In welke hoedanigheid was ik er vandaag?
Iemand vertelde me een droom waarin hij zich realiseerde dat hij naar zichzelf keek en niet zichzelf was en hij vroeg zich dus af wat hij dus wel was, kijkend op wie hij leek te zijn of was geweest. Tussen heden en verleden en toekomst waaien enkel woorden. Iemand vertelde me een droom die ik ken. Het is een droom die ik al gedroomd heb.

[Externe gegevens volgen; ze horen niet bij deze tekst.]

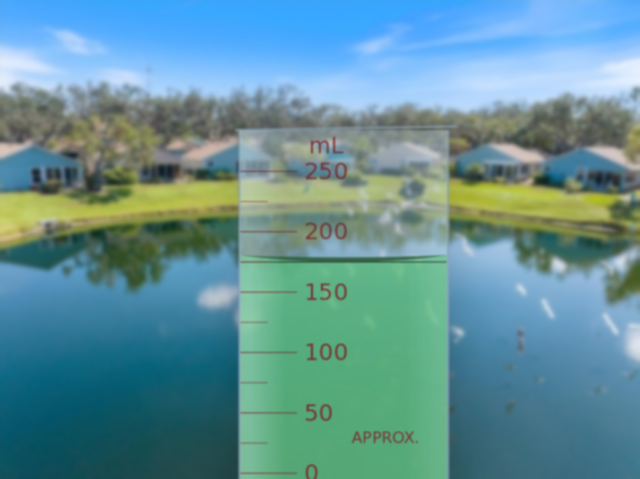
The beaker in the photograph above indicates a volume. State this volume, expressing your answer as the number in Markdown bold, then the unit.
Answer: **175** mL
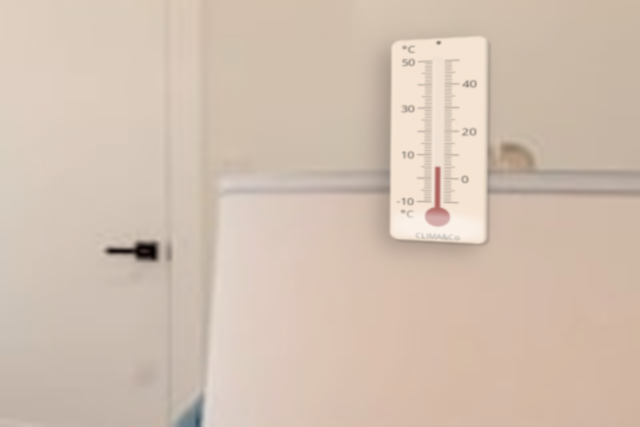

Anders en hetzelfde en hetzelfde en anders.
Ik ben Schrijver, zei ik tenslotte en wellicht voor het eerst in mijn leven. "Ik hou van woorden, maar nog meer van de volgorde van de woorden en wat ze met elkaar doen als ze zinnen worden en zin geven en als ze beelden worden. Ik hou van het spanningsveld om met de beperkingen van woorden en slechts die ene wijze om ze te ordenen en aan elkaar te breien, het onzegbare te benaderen en beelden en gedachten en gevoelens te raken, soms heel even."
"Ik ben schrijver", zei ik en ik dronk mijn champagne traag en gulzig en de hapjes op de lage tafel bracht ik een na een naar mijn mond om ze te smaken, als woorden naar een blad om ze te lezen.
Hij vertelde over een tocht met mensen en over die tocht naar zichzelf en over rituelen en ik zag het beeld verschijnen en de betekenis en ik wou ze verwoorden in gesproken woorden en de woorden bleven in me. Ik zag de betekenis verschijnen.
"Geloven is een woord dat te klein is", zei ik, "want er is ook niet-geloven, ongeloof. Geloven is een staat van Zijn. Het Is." Net zoals "ik" denk ik, terwijl ik dit schrijf. Er is geen niet-ik. Ik ben. Wat ik ben, weet ik niet en mijn Zijn is Zoeken.
Ik vertelde hem dat ik hem 5 jaar geleden, toen ik nog Zakenman was en gehard door gevoelloosheid en geharnast in bewapend beton en beschermd met dikke lagen ijzer en tefal, ik hem de les zou hebben gespeld en hem zou gewezen hebben op de ratio. Ik vertelde hem dat ik de ratio nog steeds zag en volg, nu en dan, maar dat ik me ook durf geven aan wat ons verstand niet vatten en onze ratio niet beschrijven kan en dat ik in sommige dingen niet geloof of niet-geloof. Dat ze er zijn. Of ik ze begrijp of niet.
Soms ontmoet je vertrouwde zielen. Mensen schenken een je een woord. Weinig mensen schenken woorden. Ik ken iedereen die me een woord heeft geschonken en ik weet waar en wanneer.
Ik heb net in de sneeuw gelopen. Waar de wind omheen de stallen heeft gejaagd, is het gras vrij en wat verderop, is de sneeuw wel 50 cm dik geblazen. Als een roerloze witte duin.
De duinen. Een broek, een t-shirt, de zee, een tafel, een stoel en een bed. Potlood en papier. Want ik ben een schrijver.
We spraken over overgave en moed. Over betekenis en onthechting. We spraken over vroeger en nu en straks. Hij gaf me een boek kado en schreef in dat boek in een passend handschrift.